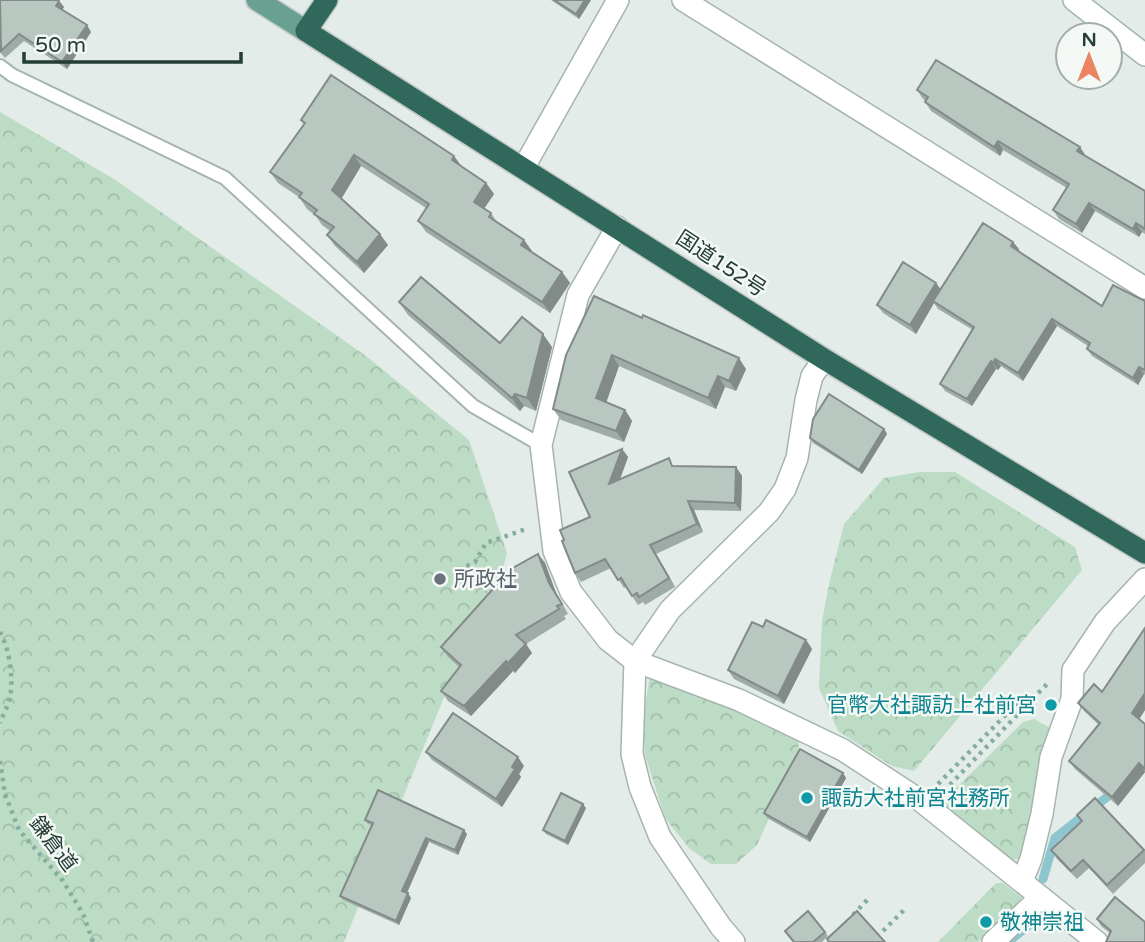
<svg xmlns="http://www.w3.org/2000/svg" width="1145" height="942" viewBox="0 0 1145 942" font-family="'Varela Round','Noto Sans JP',sans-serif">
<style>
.forest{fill:url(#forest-crowns)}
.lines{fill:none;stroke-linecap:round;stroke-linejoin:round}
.stream{stroke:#8ec5cf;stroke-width:9}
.lane-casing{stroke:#a6b4af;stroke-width:16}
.street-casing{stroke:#a6b4af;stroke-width:24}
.secondary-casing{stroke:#a2b8b0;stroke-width:24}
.primary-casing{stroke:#c2c9c7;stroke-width:24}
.highway-casing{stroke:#c2c9c7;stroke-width:24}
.path{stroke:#85aea1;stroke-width:4.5;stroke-dasharray:3.5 5;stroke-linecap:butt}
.lane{stroke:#fff;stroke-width:12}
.street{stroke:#fff;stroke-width:21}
.secondary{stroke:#fff;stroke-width:21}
.primary{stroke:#6aa092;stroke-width:21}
.highway{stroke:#31685c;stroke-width:21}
.wall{fill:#9faba6}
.shaded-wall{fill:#828b87}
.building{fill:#b9c7c1;stroke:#828b87;stroke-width:2}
.worship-dot{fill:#6b7280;stroke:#f4f9f6;stroke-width:2.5}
.culture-dot{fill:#0f9aa8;stroke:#f4f9f6;stroke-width:2.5}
.labels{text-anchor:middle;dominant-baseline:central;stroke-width:5;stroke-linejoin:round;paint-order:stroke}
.street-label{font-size:21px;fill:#243d36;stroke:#f4f9f6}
.worship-label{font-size:21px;fill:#5b616d;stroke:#f4f9f6;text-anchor:start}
.culture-label{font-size:21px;fill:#0d838f;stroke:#f4f9f6;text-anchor:start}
</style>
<defs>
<pattern id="forest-crowns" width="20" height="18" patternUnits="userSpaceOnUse" patternTransform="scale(1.75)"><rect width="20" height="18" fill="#bddcc5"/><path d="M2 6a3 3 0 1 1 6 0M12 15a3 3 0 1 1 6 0" fill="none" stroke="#a2beaa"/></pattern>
</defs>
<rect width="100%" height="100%" fill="#e3ece8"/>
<g class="forest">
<polygon points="0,112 114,179 366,356 469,440 507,553 495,601 447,690 344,942 0,942"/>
<polygon points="920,472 955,472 1075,547 1082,570 914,771 892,766 838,731 819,688 822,621 829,584 844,524 884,478"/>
<polygon points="650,676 690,686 799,741 798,754 757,845 736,864 711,864 689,848 665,818 645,755 643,717"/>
<polygon points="1034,719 1049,727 1051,738 1025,852 1018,859 1010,860 947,810 946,798 1023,722"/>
<polygon points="996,883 1003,883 1021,897 1021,904 978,942 938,942"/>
</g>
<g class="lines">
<g class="stream">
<polyline points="1043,879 1055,838 1116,790"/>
<polyline points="1008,942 1038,918"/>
</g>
<defs>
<polyline id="lane" points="0,66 12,75 225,178 473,406 541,445"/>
<g id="street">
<polyline points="683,0 1145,288"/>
<polyline points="524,167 618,0"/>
<polyline points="617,227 578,295 541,445 554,551 571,592 608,640 635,661 739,700 843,750 921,801 1097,942"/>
<polyline points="1022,881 1031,859 1042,814 1051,757 1072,699 1073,670 1105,622 1145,579"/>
<polyline points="734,942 721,927 660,837 640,787 632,754 635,661 670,610 769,512 785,489 797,458 806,400 812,376 824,359"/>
<polyline points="993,942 1041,897"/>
</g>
<polyline id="secondary" points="1074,0 1145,55"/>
<polyline id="primary" points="257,0 306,31"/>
<polyline id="highway" points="327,0 306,31 824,359 1145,553"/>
</defs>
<use href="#lane" class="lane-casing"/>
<use href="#street" class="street-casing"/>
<use href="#secondary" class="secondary-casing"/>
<use href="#primary" class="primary-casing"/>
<use href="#highway" class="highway-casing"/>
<g class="path">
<polyline points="459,570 475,562 486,543 526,529"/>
<path d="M0,632C9,648 14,678 10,697C8,706 3,715 0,723"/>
<polyline points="0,761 5,794 19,830 63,881 83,914 93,942"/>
<polyline points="938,784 1026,694"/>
<polyline points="944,791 1047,684"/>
<polyline points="853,915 869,898"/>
<polyline points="883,931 905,909"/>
</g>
<use href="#lane" class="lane"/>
<use href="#street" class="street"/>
<use href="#secondary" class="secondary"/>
<use href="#primary" class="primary"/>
<use href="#highway" class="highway"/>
</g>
<g class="wall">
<polygon points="0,0 59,1 64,7 62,10 91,32 67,69 24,41 5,58 0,52"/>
<polygon points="551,0 591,0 579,19"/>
<polygon points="917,90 1085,156 1145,191 1145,234 1142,232 1139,237 1095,211 1082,233 1059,219 1053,210 1067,188 1003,150 1000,156 931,111 925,102 926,101 923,99"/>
<polygon points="301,120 454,156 461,166 486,183 494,194 484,209 491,213 497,222 524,240 532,252 562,272 570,283 550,313 426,232 418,221 426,208 361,166 341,199 388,245 364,273 335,246 327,235 330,231 322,225 315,215 307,209 299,197 278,183 270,172 304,124"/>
<polygon points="1019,249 1018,251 1102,306 1145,301 1145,375 1144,374 1138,385 1092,356 1087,349 1088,346 1057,326 1023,381 1001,366 998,370 996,369 972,406 945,391 940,384 973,330 938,309 934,303 916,334 883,313 877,305 941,289"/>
<polygon points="594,296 746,369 736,391 725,387 716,409 619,366 606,402 625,410 632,421 624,442 561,420 553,409"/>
<polygon points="399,302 500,343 552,347 536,411 524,406 520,411 408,315"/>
<polygon points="884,429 887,434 862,474 813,443 810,438"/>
<polygon points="622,449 628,457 620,479 674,466 736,467 742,476 741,511 694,510 703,532 656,554 675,587 645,605 643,602 638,605 626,587 624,588 611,568 581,582 575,573 590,517"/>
<polygon points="538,554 545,563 556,593 568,614 564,616 566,619 526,644 532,653 515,673 513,671 471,716 448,701 441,691 459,667 448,657 441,647"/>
<polygon points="763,627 806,640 812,649 784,704 734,679 728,670"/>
<polygon points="1145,628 1145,710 1139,719 1145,724 1145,772 1118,806 1075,769 1069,761 1099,725 1084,711 1078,703 1102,692"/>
<polygon points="426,752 524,766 519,774 521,777 502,807 432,760"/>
<polygon points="843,773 846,778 810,842 767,818 764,813"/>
<polygon points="586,808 568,845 546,834 543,830"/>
<polygon points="1077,815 1145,851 1145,863 1113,894 1089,868 1077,879 1057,859 1051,850 1082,822"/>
<polygon points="365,820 467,834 458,855 429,842 407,893 411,898 399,925 343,900 340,896 372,825 368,824"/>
<polygon points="1097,919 1145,922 1110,933 1101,926"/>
<polygon points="825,932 828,936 822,942 794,942"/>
</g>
<g class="shaded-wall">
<polygon points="585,0 591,0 579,19 576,14"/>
<polygon points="59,1 64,7 61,12 56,6"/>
<polygon points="87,25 91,32 67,69 62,62"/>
<polygon points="998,141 1003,150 1000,156 994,147"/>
<polygon points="1080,147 1086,156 1077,151"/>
<polygon points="354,155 361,166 340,201 332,190"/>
<polygon points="454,156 462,167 452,160"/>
<polygon points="486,183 494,194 481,213 474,202"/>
<polygon points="1089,203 1095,211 1082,233 1076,224"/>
<polygon points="1136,223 1142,232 1139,237 1133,229"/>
<polygon points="380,234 388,245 364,273 357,262"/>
<polygon points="524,240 532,251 529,256 521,245"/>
<polygon points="1013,242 1019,249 1016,253 1011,246"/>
<polygon points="562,272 570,283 550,313 542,302"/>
<polygon points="936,283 942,291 933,301 934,303 916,334 910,325"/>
<polygon points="1052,319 1057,326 1023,381 1018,373"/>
<polygon points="543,334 552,347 536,411 527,398"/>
<polygon points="612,355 619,366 604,409 596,398"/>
<polygon points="739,358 746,369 736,391 729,381"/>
<polygon points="995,359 1001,366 998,370 993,363"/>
<polygon points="991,361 996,369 972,406 967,399"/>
<polygon points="1139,367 1144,374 1138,385 1133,378"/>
<polygon points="718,376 725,387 716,409 708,398"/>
<polygon points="515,394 524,406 520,411 512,398"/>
<polygon points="625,410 632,421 624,442 616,431"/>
<polygon points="884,429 887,434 862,474 859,470"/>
<polygon points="622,449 628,457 615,493 609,484"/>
<polygon points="736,467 742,476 741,511 735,503"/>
<polygon points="688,501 694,510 703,532 697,524"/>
<polygon points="650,545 656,554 675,587 669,578"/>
<polygon points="538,554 545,563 556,593 568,614 549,583"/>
<polygon points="806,640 812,649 784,704 778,696"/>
<polygon points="526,644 532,653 515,673 508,663"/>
<polygon points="506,661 513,671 471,716 464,706"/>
<polygon points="1145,693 1145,710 1138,721 1132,713"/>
<polygon points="518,757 524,766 519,774 521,777 502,807 496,799 512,767"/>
<polygon points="1139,763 1145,772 1118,806 1112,797"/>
<polygon points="843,773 846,778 810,842 807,837"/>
<polygon points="583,804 586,808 568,845 565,841"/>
<polygon points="464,830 467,834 458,855 455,850"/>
<polygon points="426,838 429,842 406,895 402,891"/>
<polygon points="408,893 411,898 399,925 396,921"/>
</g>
<g class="building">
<polygon points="0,0 58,0 59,1 56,6 87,25 62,62 19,34 1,51"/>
<polygon points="554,0 585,0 576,14"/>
<polygon points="936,60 1080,147 1077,151 1145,191 1145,229 1136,223 1133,229 1089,203 1076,224 1053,210 1069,184 998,141 994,147 925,102 928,97 917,90"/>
<polygon points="331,75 454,156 452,160 486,183 474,202 491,213 489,217 524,240 521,245 562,272 542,302 418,221 429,204 354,155 332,190 380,234 357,262 327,235 334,227 314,214 317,210 299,197 302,193 270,172 305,123 301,120"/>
<polygon points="983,223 1013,242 1011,246 1021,253 1102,306 1113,285 1145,301 1145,370 1139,367 1133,378 1087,349 1090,343 1052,319 1018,373 995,359 993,363 991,361 967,399 940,384 974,327 933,301"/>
<polygon points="903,262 936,283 910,325 877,305"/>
<polygon points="421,277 500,343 522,317 543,334 527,398 515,394 512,398 399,302"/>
<polygon points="594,296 642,318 643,315 739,358 729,381 718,376 708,398 612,355 596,398 625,410 616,431 553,409 566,355"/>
<polygon points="829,394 884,429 859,470 810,438 813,419"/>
<polygon points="622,449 609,484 669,458 672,466 736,467 735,503 688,501 697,524 650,545 669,578 639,597 637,593 632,596 621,578 618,580 605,559 575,573 562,541 564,540 560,530 590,517 569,472"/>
<polygon points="538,554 549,583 562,604 557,606 559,609 516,635 526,644 508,663 506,661 464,706 441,691 461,665 441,647 511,569"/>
<polygon points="766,620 806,640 778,696 728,670 752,622 763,627"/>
<polygon points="1145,628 1145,693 1132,713 1145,724 1145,769 1139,763 1112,797 1069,761 1100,723 1078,703 1094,684 1102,692"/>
<polygon points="453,713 518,757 512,767 515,769 496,799 426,752"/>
<polygon points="800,749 843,773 807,837 764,813"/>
<polygon points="378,790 464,830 455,850 426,838 402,891 408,893 396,921 340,896 373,823 365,820"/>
<polygon points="561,793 583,804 565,841 543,830"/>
<polygon points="1095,798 1144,850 1107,885 1083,860 1071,871 1051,850 1082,821 1077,815"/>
<polygon points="1115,897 1145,922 1145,942 1106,942 1111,931 1097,919"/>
<polygon points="808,911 825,932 813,942 794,942 785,931"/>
<polygon points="857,911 885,942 829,942 827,939"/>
</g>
<circle class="worship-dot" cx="440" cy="579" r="7"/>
<g class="culture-dot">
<circle cx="1051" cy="705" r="7"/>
<circle cx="807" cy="798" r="7"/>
<circle cx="986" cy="922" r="7"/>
</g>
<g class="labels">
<g class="street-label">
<text transform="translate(721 264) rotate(33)">国道152号</text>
<text transform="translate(53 844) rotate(53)">鎌倉道</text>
</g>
<g class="worship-label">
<text x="454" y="579">所政社</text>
</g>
<g class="culture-label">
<text x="1037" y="705" text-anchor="end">官幣大社諏訪上社前宮</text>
<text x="821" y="798">諏訪大社前宮社務所</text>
<text x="1000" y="922">敬神崇祖</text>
</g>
</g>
<g transform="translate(1089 56)"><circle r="33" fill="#f4f9f6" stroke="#a1aea9" stroke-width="2"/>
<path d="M0-5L12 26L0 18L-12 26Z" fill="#ec8362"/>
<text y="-10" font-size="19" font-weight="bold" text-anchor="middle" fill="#243d36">N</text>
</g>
<path d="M24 52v10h217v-10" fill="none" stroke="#243d36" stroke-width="3.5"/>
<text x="35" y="52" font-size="21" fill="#243d36" stroke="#f4f9f6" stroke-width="5" paint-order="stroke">50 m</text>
</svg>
* * * * * * *
The answer should be one number, namely how many lines of the entries above include the string "casing".

> WORKED SOLUTION
10